## TASK DESCRIPTION
As an exercise in exact copying, transcribe the lines below from the one holding "Snotgirl Volume 1" through the last, with both ends included and pictures left out.

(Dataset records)
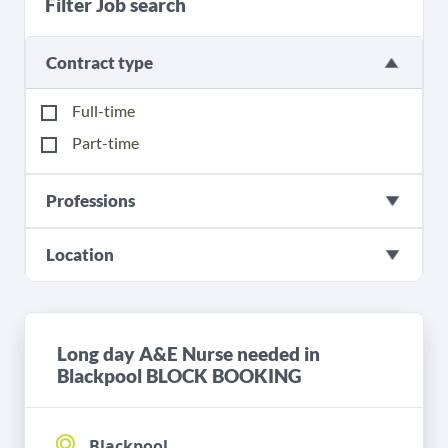
Filter Job search
Contract type
Full-time
Part-time
Professions
Location
Long day A&E Nurse needed in
Blackpool BLOCK BOOKING
Blackpool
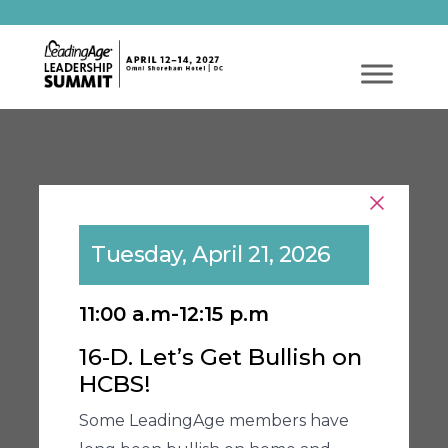
Tuesday, April 21, 2026
11:00 a.m-12:15 p.m
16-D. Let’s Get Bullish on
HCBS!
Some LeadingAge members have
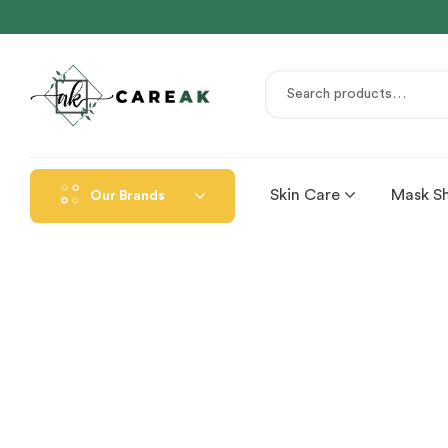
Skin Care
Mask S
Our Brands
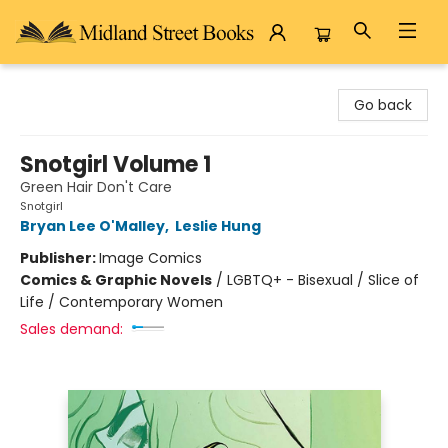
Midland Street Books
Go back
Snotgirl Volume 1
Green Hair Don't Care
Snotgirl
Bryan Lee O'Malley
,
Leslie Hung
Publisher:
Image Comics
Comics & Graphic Novels
/
LGBTQ+ - Bisexual / Slice of
Life / Contemporary Women
Sales demand:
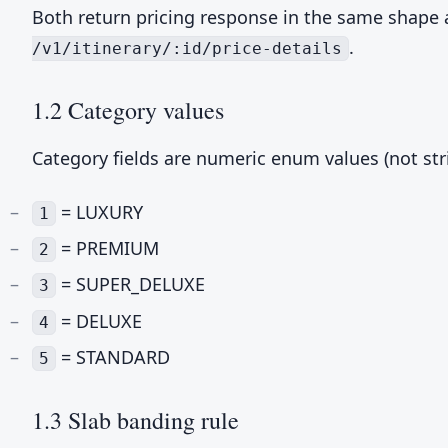
Both return pricing response in the same shape
.
/v1/itinerary/:id/price-details
1.2 Category values
Category fields are numeric enum values (not stri
= LUXURY
1
= PREMIUM
2
= SUPER_DELUXE
3
= DELUXE
4
= STANDARD
5
1.3 Slab banding rule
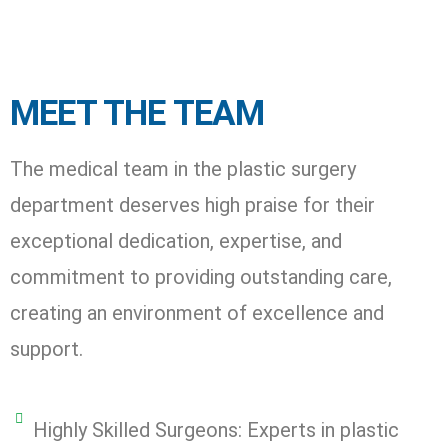
MEET THE TEAM
The medical team in the plastic surgery
department deserves high praise for their
exceptional dedication, expertise, and
commitment to providing outstanding care,
creating an environment of excellence and
support.
Highly Skilled Surgeons: Experts in plastic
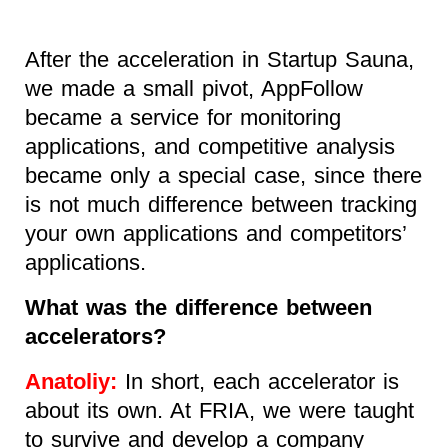
After the acceleration in Startup Sauna,
we made a small pivot, AppFollow
became a service for monitoring
applications, and competitive analysis
became only a special case, since there
is not much difference between tracking
your own applications and competitors’
applications.
What was the difference between
accelerators?
Anatoliy:
In short, each accelerator is
about its own. At FRIA, we were taught
to survive and develop a company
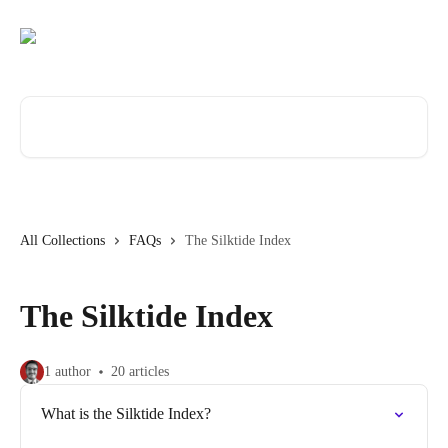
Skip to main content
Search for articles...
All Collections
FAQs
The Silktide Index
The Silktide Index
1 author
20 articles
What is the Silktide Index?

## YOUR RESPONSE
Snotgirl Volume 1
Green Hair Don't Care
Snotgirl
Bryan Lee O'Malley
,
Leslie Hung
Publisher:
Image Comics
Comics & Graphic Novels
/
LGBTQ+ - Bisexual / Slice of
Life / Contemporary Women
Sales demand:
Both return pricing response in the same shape
.
/v1/itinerary/:id/price-details
1.2 Category values
Category fields are numeric enum values (not stri
= LUXURY
1
= PREMIUM
2
= SUPER_DELUXE
3
= DELUXE
4
= STANDARD
5
1.3 Slab banding rule
MEET THE TEAM
The medical team in the plastic surgery
department deserves high praise for their
exceptional dedication, expertise, and
commitment to providing outstanding care,
creating an environment of excellence and
support.
Highly Skilled Surgeons: Experts in plastic
After the acceleration in Startup Sauna,
we made a small pivot, AppFollow
became a service for monitoring
applications, and competitive analysis
became only a special case, since there
is not much difference between tracking
your own applications and competitors’
applications.
What was the difference between
accelerators?
Anatoliy:
In short, each accelerator is
about its own. At FRIA, we were taught
to survive and develop a company
Skip to main content
Search for articles...
All Collections
FAQs
The Silktide Index
The Silktide Index
1 author
20 articles
What is the Silktide Index?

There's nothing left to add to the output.